Background: The high rate of ARF in COVID-19 hospitalized patients increased the demand for critical care renal replacement therapy 2-3 fold at Northwell Health (NW). At the 2 largest hospitals, Long Island Jewish (LIJ) and North Shore University Hospital (NSUH), bedside HD was provided by HD RNs and continuous renal replacement therapy (CRRT) by critical care (CC) RNs. RN workload in these hypercatabolic patients soared as HD treatments more than doubled and CRRT increased from 9 to 30,. Shortages of CRRT fluid and filter sets ensued. SLED, a technique utilizing standard HD dialysate and filters, combined with a collaboratiive approach between CC and HD RNs was considered. Methods: In late March, a cohort CC bedside HD program, was initiated. Based on this success, a leadership panel of CC/HD RN and Renal/CC MDs created a SLED project plan. Details were reviewed with stakeholders on Friday prior to the Tuesday “Go-Live.” 3 patients previously treated with HD or CRRT via a Shiley catheter were selected as a pilot for three 6-8 hour sessions, Fresenius 2008T, Revaclear 300 filters with dialysate flow rate 300 cc/min and blood flow rate 200-300 cc/min were ordered. HD RN initiated treatments and available throughout, while clinical stability was monitored by CC RN. Results: NSUH pilot involved 5 patients over 3 sessions. Suboptimal cohorting required remote tablet monitoring and frequent presence of several HD RNs.
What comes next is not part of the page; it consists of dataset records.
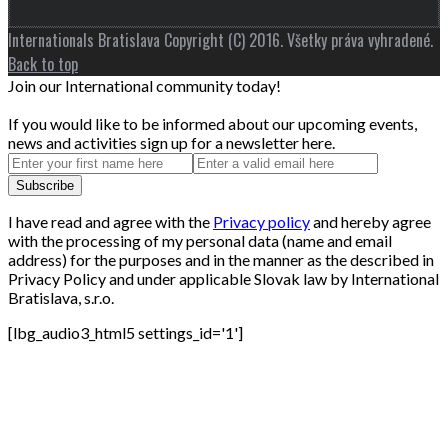
Internationals Bratislava Copyright (C) 2016. Všetky práva vyhradené.
Back to top
Join our International community today!
If you would like to be informed about our upcoming events,
news and activities sign up for a newsletter here.
I have read and agree with the
Privacy policy
and hereby agree
with the processing of my personal data (name and email
address) for the purposes and in the manner as the described in
Privacy Policy and under applicable Slovak law by International
Bratislava, s.r.o.
[lbg_audio3_html5 settings_id='1']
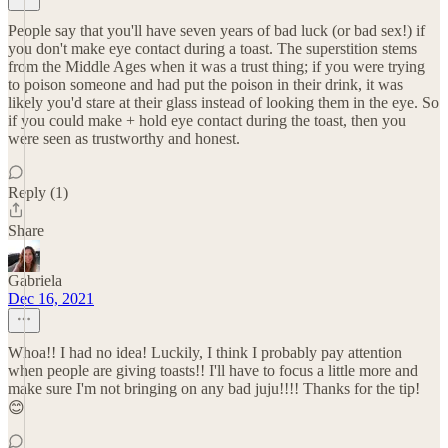
People say that you'll have seven years of bad luck (or bad sex!) if
you don't make eye contact during a toast. The superstition stems
from the Middle Ages when it was a trust thing; if you were trying
to poison someone and had put the poison in their drink, it was
likely you'd stare at their glass instead of looking them in the eye. So
if you could make + hold eye contact during the toast, then you
were seen as trustworthy and honest.
Reply (1)
Share
Gabriela
Dec 16, 2021
Whoa!! I had no idea! Luckily, I think I probably pay attention
when people are giving toasts!! I'll have to focus a little more and
make sure I'm not bringing on any bad juju!!!! Thanks for the tip!
😊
One patient was terminated in one session due to persistent hypotension. Clearances and UF goals were achieved throughout. A week later the LIJ pilot used the design and advantage of NSUH experience with a 3 bed “SLED Room” model. The same 3 patients participated in all 3 sessions supervised by a single HD RN with no discontinuation. CC RN satisfaction with SLED was ranked “high” at both sites and by LIJ HD RNs but “Spread SLED” rated only “fair” by NSUH HD RNs. Pilots were extended 10 days. During this period SLED was initiated at 2 other NH sites. Future SLED programs will be focused on NH hospitals lacking CRRT. Conclusions: SLED is an efficient alternative to CC HD and CRRT. The challenges of effective cohorting in a pandemic surge relegate its role to a piece of a comprehensive renal critical care program. It imay be particularly valuable for hospitals lacking CRRT options.